## Direction 1:
In the Henry Cho biography, what did Cho become on January 6, 2023?
## Direction 2:
Extend the Henry Cho biography with new writing that picks up after its final sentence.

──────── Text shown

- Born: December 30, 1962 (age 63) Knoxville, Tennessee, U.S.
- Occupation: Comedian
- Years active: 1986–present
- Spouse: Amy Cavender Cho
- Children: 3
- Website: henrychocomedy.com

= Henry Cho =

American stand-up comedian (born 1962)

Henry Cho (born December 30, 1962) is an American stand-up comedian. Cho has performed at the Grand Ole Opry over 100 times and on January 6, 2023, he became the first Asian-American invited to become a member of the Opry. Cho is also the first comedian to become an Opry member since 1973.

== Career ==
Cho is well-known as a "clean" comedian, forgoing profanity and objectionable material, and has sometimes been called "Mr. Clean". Cho often uses his childhood experiences as an Asian American in the South in his comedy. "I'm an Asian with a Southern accent", he said. "To a lot of people, that right there is funny." He has however stated that he avoids low level comedy to make fun of Asian people using stereotypes, stating "I never want to do anything derogatory toward the Korean community, and Asians as a whole. There’s some easy laughs I could get, but I’ve always steered away from them."

Cho appeared on many television shows in the late 1980s and early 90s, including The Arsenio Hall Show, Bob Hope's Young Comedians Special, MTV's 1/2 Hour Comedy Hour, VH-1's Stand-Up Spotlight, and A&E's An Evening at the Improv. His other TV credits include guest roles on sitcoms such as Designing Women, Lenny, The New WKRP in Cincinnati and a starring role in the TV movie Revenge of the Nerds III: The Next Generation. In 1994, after he moved back to Tennessee, Cho got a call from NBC to host a revamped version of Friday Night Videos titled Friday Night. For two years, he commuted to Los Angeles weekly. More recently he appeared on The Tonight Show with Jay Leno and The Late Late Show with Craig Ferguson. He was also the keynote speaker for the 59th Annual Radio and Television Correspondents' Dinner.

He has appeared in three feature films. In 1997, he starred opposite Tom Arnold and David Alan Grier in McHale's Navy. In 2001, he appeared in the Farrelly Brothers' movie Say It Isn't So with Heather Graham and Chris Klein. In 2006, he appeared in Material Girls starring Hilary and Haylie Duff.

During the holiday seasons of 2003 and 2004, Cho toured the U.S. with Amy Grant and Vince Gill, appearing live during the couple's show.

In 2006, he had his own Comedy Central special entitled Henry Cho: What's That Clickin' Noise? in which Jeff Foxworthy, Bill Engvall, and Larry the Cable Guy were special guest voices in the opening scene.

────────────────
──────── Record list

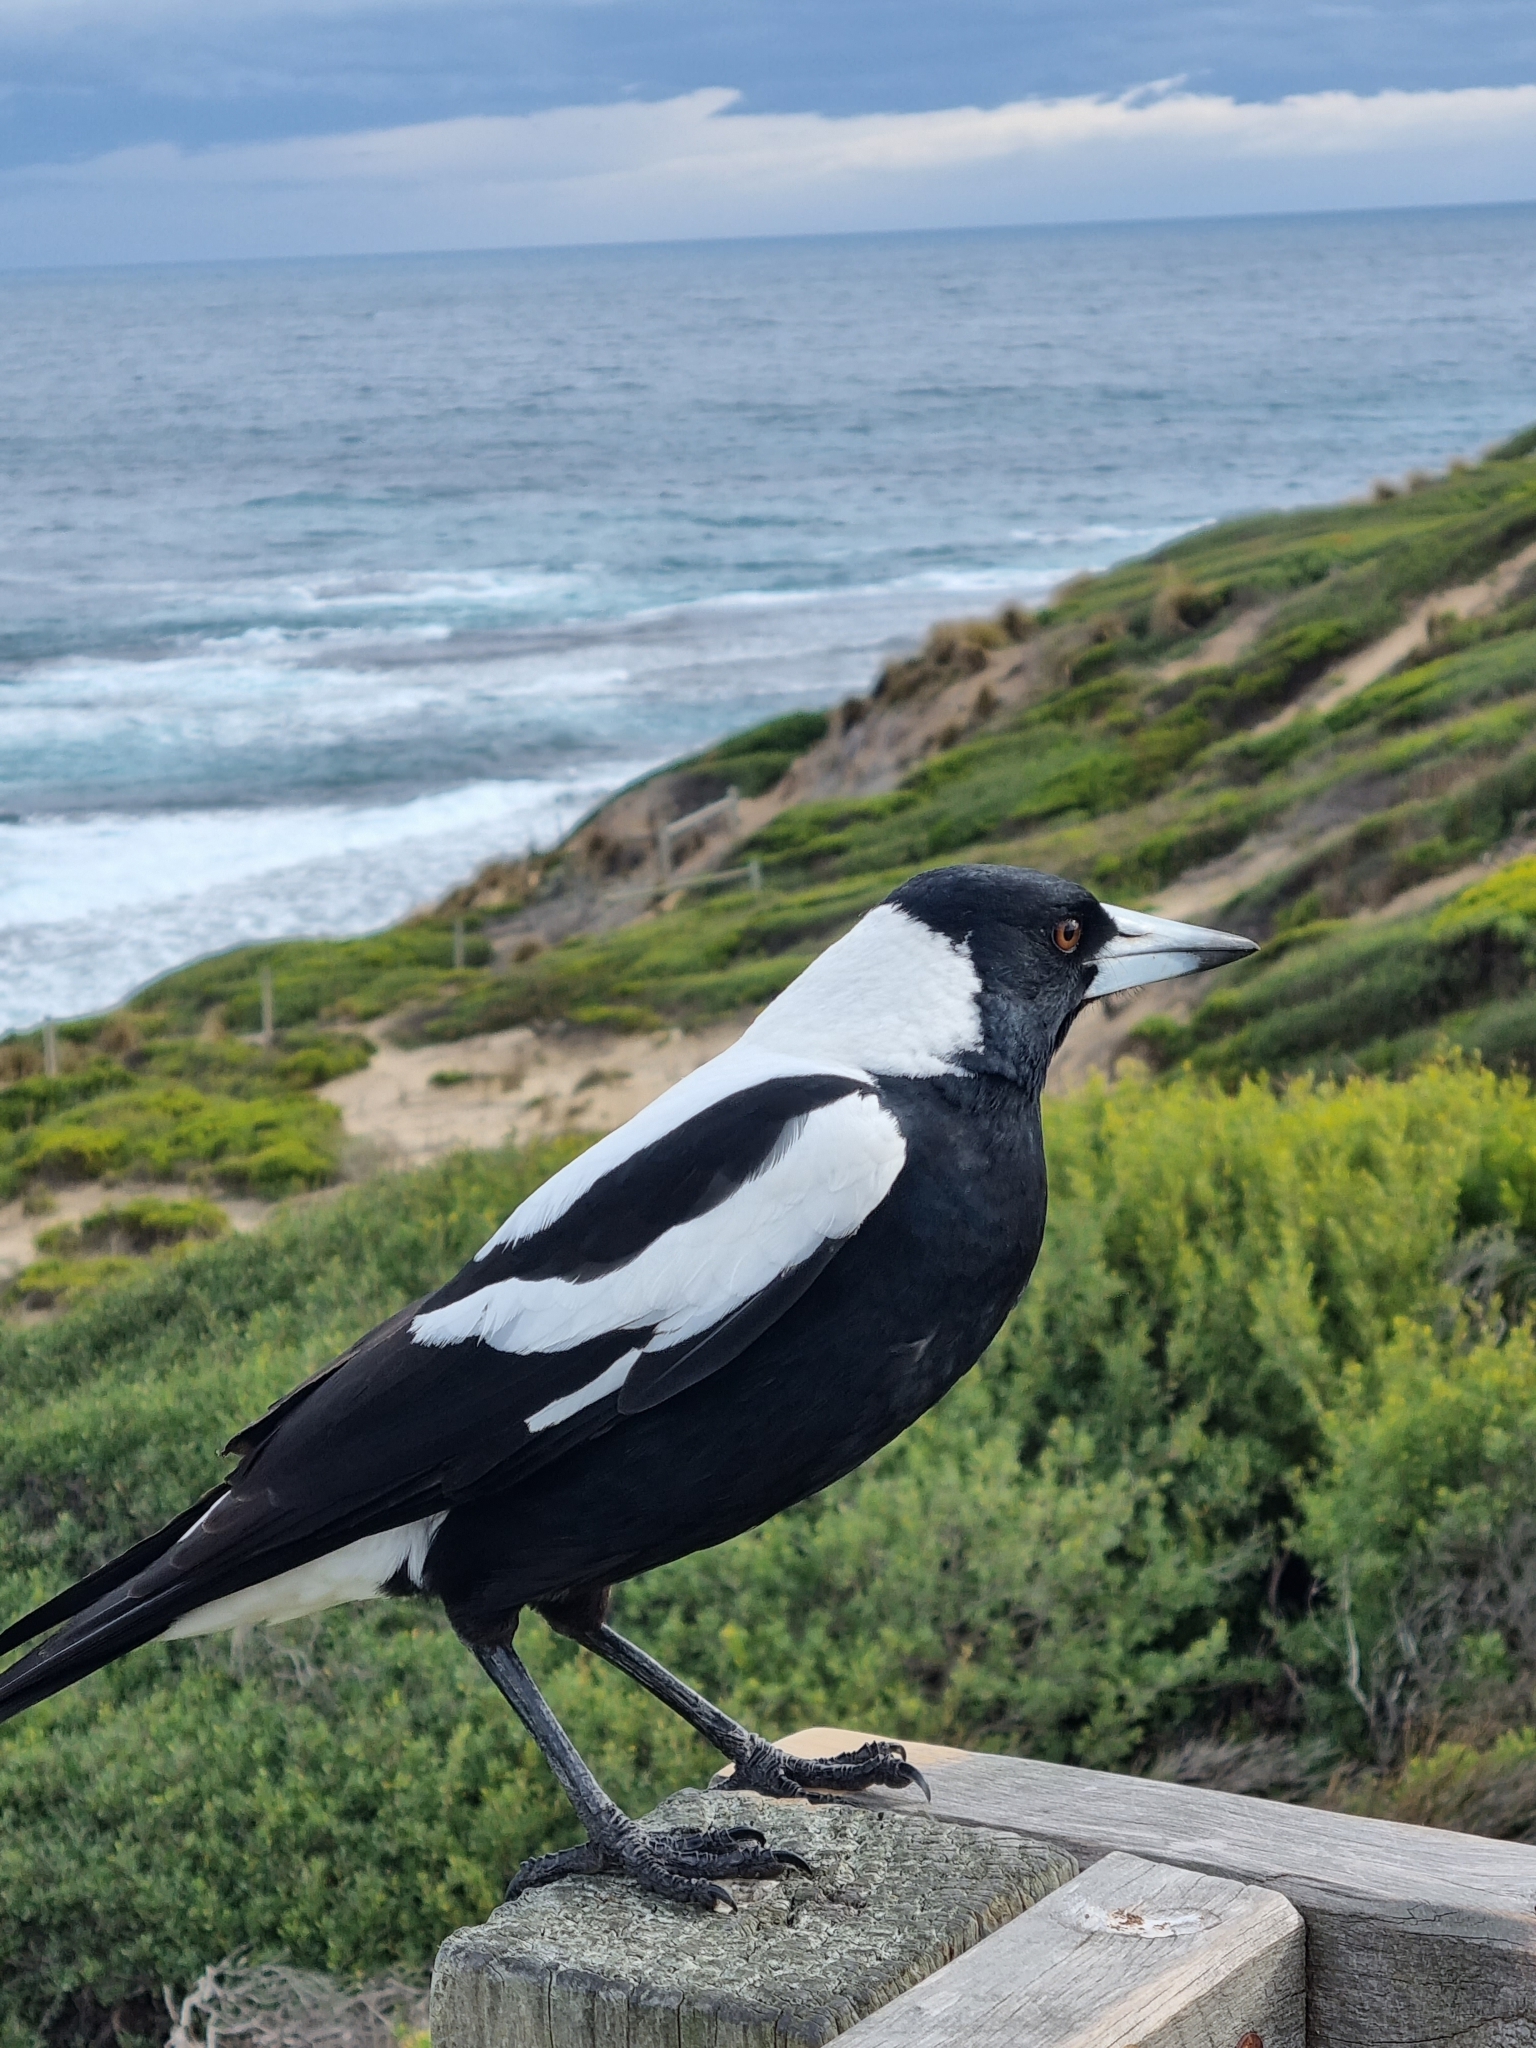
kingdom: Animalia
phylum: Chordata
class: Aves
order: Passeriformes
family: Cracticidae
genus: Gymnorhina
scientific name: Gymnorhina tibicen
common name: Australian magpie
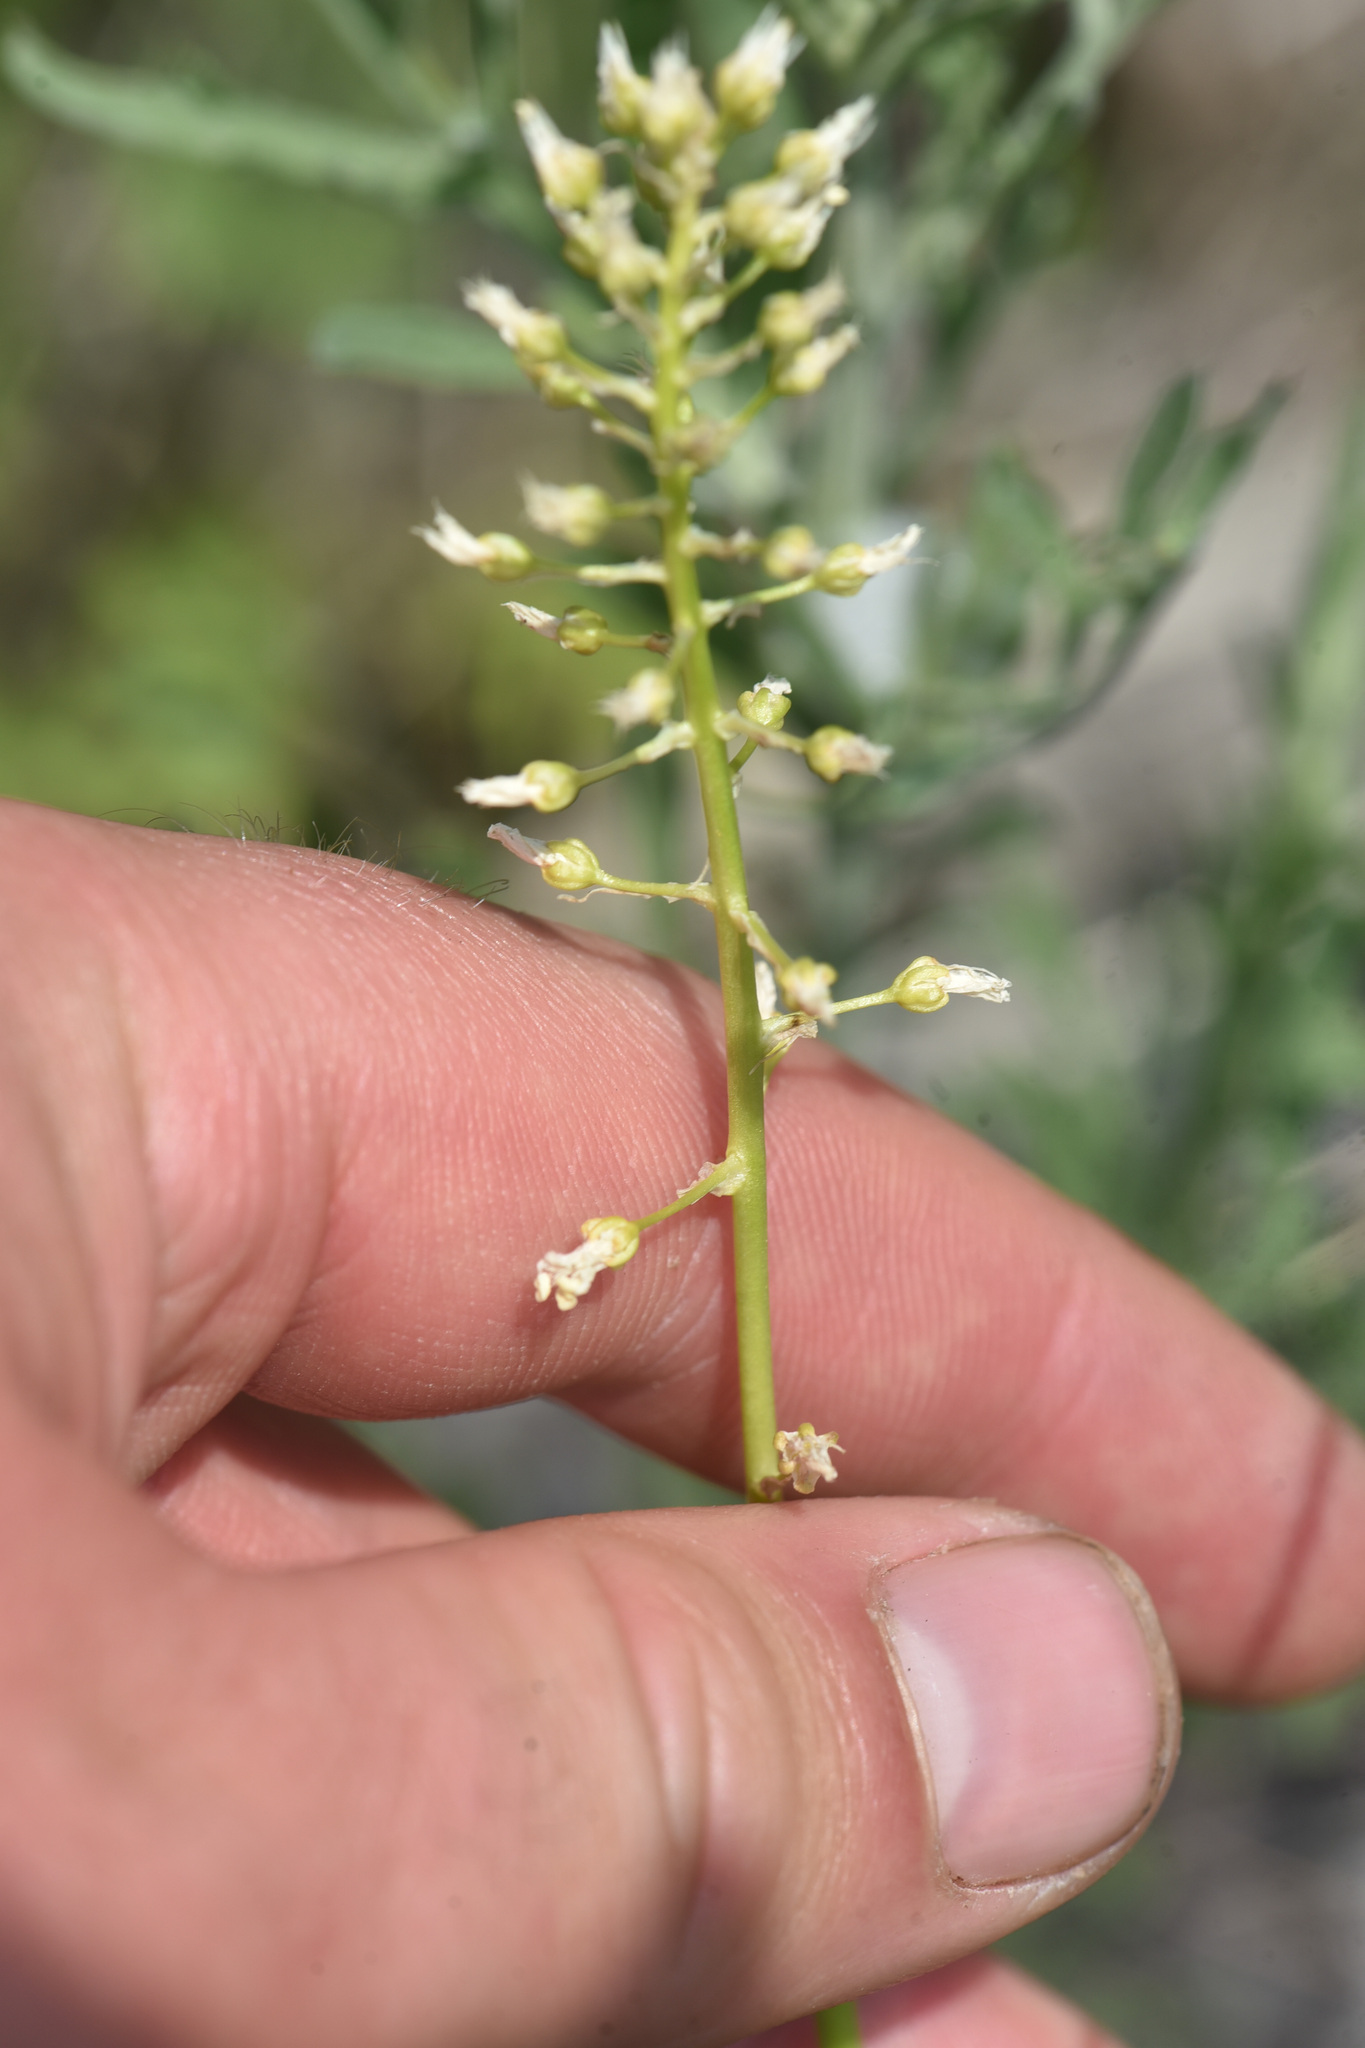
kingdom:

────────────────

## Final result 1:
He became the first Asian-American invited to become a member of the Grand Ole Opry.

## Final result 2:
In 2007, he signed a deal with Touchstone Pictures and ABC to write, produce and star in a television situation comedy series centered on Korean-Americans living in the South. In 2009, he signed a deal with CBS/Paramount to write, produce and star in another sitcom with Craig Ferguson as executive producer. In 2011, Cho had a special/pilot "The Henry Cho Show" on Great American Country (GAC).

His work can be heard nationwide several times weekly on SiriusXM Radio's Channel 98, Laugh USA, Sirius Radio's Jeff and Larry's Comedy Roundup Channel 97, and Pandora Radio's PG Comedy Radio Channel.

== Personal life ==
Of Korean descent, Cho was born and raised in Knoxville, Tennessee. His father worked at Oak Ridge National Laboratory. He entered standup comedy in 1986. He attended West High School, the University of Tennessee at Knoxville and moved to Los Angeles, California, in 1989 to pursue his career, but always with the intent of returning to his roots in Tennessee.

He is married to Amy Cho (née Cavender), who is from Arab, Alabama and has 3 children. Cho was previously a hay farmer and continues to farm angus cattle at his property in Gallatin, Tennessee. He is a practicing Christian and a fan of the Tennessee Volunteers football team.

== Filmography ==
- Designing Women (1989)
- Revenge of the Nerds III: The Next Generation (1992)
- Bandit: Beauty and the Bandit (1994)
- McHale's Navy (1997)
- Say It Isn't So (2001)
- Material Girls (2006)
- The Farmer and the Belle: Saving Santa Land (2020)

== Discography ==
- What's That Clickin' Noise? (2006; Warner Brothers/Comedy Central)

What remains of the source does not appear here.